The actual story as it developed was yet another case of lots of potential and not really living up to it. The wrench which was thrown into what they thought of as their mission did a great job raising stakes and making their actions and decisions feel more important, but the eventual conclusion thereof left me wanting more. It all resolved just a little too pat given how chaotic and up-in-the-air everything was up until that point. The built in ‘and guess what, a sequel!’ elements unfortunately do not excite me or make me really look forward to the next instalment. The story wasn’t bad, but it wasn’t excellent, and nothing about where it looks like it is going isn’t ground that hasn’t been trodden many times by authors who’ve done a much better job than I’d expect Stevenson to do.

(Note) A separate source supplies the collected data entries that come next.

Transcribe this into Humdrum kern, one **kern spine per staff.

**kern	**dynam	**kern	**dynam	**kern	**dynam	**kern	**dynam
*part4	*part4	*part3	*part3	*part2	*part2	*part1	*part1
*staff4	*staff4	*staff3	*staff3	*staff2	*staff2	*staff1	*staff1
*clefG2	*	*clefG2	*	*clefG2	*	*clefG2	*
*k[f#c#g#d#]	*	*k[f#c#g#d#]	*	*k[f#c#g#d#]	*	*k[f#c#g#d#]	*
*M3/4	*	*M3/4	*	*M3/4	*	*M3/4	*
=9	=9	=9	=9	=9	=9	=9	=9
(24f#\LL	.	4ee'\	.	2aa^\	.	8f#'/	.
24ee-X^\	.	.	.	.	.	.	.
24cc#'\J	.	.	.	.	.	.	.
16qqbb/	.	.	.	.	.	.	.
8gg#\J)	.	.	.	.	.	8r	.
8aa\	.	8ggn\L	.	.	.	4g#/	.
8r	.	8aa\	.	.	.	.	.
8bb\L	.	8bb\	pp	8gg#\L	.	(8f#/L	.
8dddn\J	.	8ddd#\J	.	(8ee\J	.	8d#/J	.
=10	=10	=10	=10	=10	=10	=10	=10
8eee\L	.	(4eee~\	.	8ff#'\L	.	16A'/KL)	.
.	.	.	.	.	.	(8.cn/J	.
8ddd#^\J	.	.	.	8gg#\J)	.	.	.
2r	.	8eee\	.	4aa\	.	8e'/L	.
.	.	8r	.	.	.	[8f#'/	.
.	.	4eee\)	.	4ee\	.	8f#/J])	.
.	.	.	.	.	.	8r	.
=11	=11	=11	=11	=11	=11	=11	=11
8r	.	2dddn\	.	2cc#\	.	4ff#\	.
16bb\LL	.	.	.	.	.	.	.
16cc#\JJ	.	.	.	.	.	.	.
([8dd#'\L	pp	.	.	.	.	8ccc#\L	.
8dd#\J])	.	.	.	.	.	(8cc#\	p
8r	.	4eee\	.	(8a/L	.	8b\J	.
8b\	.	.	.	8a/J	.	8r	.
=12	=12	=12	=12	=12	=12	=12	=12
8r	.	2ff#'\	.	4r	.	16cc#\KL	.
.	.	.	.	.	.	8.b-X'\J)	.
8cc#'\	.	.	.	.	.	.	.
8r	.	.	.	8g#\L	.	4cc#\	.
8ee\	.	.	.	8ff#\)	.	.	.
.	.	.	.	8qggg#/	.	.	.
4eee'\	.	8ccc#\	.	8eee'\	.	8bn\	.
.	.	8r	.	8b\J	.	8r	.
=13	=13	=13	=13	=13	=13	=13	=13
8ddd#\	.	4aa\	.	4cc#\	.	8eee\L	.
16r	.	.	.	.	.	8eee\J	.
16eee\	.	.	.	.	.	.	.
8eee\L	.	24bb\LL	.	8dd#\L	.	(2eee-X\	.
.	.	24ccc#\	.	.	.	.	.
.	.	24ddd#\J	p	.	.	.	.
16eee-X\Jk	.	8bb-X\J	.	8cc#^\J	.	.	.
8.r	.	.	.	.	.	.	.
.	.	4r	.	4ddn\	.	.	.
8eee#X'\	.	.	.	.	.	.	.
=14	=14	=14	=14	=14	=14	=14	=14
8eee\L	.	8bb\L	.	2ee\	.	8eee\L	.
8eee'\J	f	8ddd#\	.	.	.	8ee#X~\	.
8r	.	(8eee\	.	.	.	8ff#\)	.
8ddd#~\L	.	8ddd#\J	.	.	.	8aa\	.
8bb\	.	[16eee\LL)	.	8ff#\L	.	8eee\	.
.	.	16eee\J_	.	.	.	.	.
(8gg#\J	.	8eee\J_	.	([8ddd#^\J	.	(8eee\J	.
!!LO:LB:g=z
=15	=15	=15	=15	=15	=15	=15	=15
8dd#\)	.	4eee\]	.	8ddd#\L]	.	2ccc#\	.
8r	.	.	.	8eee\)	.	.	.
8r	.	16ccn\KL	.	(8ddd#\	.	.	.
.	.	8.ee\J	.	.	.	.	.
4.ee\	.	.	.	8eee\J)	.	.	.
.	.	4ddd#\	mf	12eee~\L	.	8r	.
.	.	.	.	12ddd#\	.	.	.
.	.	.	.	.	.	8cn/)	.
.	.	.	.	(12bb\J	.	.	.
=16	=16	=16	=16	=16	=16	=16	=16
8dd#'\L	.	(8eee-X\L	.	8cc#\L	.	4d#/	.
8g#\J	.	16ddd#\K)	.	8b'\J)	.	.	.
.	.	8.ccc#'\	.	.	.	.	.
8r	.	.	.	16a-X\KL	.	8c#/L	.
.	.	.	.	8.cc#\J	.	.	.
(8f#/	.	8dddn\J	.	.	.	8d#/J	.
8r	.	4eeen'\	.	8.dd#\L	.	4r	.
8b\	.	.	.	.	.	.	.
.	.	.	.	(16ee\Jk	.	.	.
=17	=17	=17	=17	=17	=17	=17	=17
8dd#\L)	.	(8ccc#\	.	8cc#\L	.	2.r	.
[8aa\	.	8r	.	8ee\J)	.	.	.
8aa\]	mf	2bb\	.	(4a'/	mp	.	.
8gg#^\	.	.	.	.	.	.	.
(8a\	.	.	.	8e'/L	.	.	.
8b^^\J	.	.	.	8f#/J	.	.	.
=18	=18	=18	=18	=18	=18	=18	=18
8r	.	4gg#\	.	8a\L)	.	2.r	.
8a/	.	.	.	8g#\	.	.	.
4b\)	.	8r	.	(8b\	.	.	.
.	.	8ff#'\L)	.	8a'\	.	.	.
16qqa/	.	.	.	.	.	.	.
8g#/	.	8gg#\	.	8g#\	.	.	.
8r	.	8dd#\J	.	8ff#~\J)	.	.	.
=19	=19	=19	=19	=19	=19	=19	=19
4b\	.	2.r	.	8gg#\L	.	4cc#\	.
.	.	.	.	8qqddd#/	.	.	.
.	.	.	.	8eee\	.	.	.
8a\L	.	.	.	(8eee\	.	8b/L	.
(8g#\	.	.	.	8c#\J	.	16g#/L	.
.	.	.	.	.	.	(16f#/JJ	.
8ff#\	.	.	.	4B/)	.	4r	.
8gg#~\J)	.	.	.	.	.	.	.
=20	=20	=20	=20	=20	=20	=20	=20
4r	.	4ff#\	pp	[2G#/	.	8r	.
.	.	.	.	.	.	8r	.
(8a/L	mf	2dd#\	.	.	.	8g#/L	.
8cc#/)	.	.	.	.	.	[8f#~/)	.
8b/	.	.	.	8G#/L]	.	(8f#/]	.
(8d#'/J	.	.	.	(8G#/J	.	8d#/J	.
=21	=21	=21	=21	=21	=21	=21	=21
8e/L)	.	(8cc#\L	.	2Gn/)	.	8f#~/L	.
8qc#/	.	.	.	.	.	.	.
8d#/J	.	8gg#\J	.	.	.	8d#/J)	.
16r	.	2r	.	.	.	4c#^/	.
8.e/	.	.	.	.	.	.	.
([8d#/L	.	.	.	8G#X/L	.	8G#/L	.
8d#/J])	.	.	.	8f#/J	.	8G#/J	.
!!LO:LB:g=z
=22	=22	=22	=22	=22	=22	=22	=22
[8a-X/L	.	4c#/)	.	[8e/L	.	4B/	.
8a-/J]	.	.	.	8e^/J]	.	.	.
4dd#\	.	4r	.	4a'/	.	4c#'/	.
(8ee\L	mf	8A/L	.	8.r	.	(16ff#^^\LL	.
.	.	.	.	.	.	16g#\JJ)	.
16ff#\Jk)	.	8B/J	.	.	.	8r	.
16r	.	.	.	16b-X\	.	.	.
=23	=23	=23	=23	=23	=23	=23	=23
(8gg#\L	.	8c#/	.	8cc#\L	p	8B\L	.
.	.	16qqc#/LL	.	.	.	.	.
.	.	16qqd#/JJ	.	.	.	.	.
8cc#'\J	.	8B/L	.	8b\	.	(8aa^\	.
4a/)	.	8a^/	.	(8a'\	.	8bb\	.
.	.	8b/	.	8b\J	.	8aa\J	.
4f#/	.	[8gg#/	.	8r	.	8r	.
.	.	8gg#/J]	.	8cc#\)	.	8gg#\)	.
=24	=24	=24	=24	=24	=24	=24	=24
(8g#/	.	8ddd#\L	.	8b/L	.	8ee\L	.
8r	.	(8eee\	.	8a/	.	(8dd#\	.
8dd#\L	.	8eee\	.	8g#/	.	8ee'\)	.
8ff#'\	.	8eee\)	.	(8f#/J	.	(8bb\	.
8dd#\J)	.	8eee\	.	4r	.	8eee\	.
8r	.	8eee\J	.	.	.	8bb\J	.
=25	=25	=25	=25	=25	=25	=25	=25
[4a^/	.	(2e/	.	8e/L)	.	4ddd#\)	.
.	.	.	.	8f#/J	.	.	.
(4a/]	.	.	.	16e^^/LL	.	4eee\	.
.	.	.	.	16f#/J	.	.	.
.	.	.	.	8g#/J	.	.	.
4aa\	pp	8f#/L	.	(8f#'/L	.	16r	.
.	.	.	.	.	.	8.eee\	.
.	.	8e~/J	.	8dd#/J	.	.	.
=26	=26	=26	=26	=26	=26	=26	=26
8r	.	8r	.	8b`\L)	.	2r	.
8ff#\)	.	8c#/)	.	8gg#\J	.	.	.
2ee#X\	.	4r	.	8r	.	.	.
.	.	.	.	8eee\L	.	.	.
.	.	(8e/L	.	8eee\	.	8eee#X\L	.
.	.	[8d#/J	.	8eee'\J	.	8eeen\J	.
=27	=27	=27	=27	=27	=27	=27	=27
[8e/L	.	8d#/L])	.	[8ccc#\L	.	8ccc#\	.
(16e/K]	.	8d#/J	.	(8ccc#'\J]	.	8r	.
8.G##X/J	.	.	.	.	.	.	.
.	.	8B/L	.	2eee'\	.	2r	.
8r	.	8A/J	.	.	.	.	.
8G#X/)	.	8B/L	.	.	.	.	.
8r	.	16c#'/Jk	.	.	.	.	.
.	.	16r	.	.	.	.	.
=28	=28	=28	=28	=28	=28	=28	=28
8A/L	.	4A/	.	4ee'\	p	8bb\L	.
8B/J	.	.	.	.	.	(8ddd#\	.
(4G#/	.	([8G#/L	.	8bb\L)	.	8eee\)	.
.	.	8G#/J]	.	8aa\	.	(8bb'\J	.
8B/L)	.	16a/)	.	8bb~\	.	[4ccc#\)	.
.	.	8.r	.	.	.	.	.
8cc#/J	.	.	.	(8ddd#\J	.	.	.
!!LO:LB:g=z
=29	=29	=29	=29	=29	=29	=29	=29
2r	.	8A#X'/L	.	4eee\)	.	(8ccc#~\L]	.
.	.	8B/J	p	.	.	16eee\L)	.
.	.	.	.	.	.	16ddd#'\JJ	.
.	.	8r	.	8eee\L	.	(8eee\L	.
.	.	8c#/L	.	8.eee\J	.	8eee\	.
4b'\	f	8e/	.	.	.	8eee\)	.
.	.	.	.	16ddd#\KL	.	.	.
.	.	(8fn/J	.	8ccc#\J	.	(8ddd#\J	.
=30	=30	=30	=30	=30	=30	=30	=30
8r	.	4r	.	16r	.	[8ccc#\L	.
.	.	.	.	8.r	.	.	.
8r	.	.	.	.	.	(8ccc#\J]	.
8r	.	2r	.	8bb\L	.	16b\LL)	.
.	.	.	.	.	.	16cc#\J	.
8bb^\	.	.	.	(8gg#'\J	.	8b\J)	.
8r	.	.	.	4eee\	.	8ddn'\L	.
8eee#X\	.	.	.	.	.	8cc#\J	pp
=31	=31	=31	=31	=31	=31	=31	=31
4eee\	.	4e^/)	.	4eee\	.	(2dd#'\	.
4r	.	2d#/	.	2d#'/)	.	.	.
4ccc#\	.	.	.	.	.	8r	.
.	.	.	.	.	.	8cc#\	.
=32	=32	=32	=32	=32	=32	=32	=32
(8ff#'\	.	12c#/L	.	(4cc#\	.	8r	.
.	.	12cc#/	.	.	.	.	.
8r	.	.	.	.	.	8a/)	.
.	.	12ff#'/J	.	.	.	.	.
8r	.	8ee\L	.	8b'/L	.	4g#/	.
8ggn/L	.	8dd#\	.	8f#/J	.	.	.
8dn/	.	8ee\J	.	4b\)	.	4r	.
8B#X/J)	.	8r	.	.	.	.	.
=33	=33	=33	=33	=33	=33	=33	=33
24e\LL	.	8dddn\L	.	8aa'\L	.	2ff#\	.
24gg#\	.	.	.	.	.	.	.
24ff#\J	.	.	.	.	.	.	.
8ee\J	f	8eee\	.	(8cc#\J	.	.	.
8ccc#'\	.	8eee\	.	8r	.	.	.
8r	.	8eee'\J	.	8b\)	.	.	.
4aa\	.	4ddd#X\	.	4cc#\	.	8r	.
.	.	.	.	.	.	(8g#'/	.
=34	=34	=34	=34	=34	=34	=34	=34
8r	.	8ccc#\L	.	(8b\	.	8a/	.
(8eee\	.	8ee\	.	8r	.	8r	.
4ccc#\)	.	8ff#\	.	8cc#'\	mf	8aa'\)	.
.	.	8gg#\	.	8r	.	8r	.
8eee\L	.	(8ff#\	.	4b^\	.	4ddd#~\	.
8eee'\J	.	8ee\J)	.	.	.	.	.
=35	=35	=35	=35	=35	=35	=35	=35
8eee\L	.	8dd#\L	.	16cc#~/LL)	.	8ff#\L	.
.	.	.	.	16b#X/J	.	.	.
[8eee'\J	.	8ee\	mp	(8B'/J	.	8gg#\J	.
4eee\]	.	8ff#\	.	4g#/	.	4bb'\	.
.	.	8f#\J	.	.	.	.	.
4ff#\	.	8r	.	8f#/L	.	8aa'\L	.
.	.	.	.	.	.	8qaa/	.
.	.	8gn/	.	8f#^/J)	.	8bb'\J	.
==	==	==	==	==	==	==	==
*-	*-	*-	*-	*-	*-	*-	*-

This is a debut novel though, so it’s hard to be too condemnatory. I’ll have absolutely given worse scores to works by much more established authors. Horizon was competent. Well written scene by scene, but didn’t really gel for me as a whole. It gives me hope that with a bit more experience writing full-length novels, Stevenson will develop into an author more in the vein of a Peter F. Hamilton. The ability to tell larger-scale science-fiction stories while still keeping the focus ratcheted down on a core group of characters is rare, and excellent when it works well, and I feel like Horizon, while a bit of a failure to live up to its potential, demonstrates clearly that Keith Stevenson has that potential.

Dan received an Advanced Review Copy of this book from HarperCollins via Netgalley.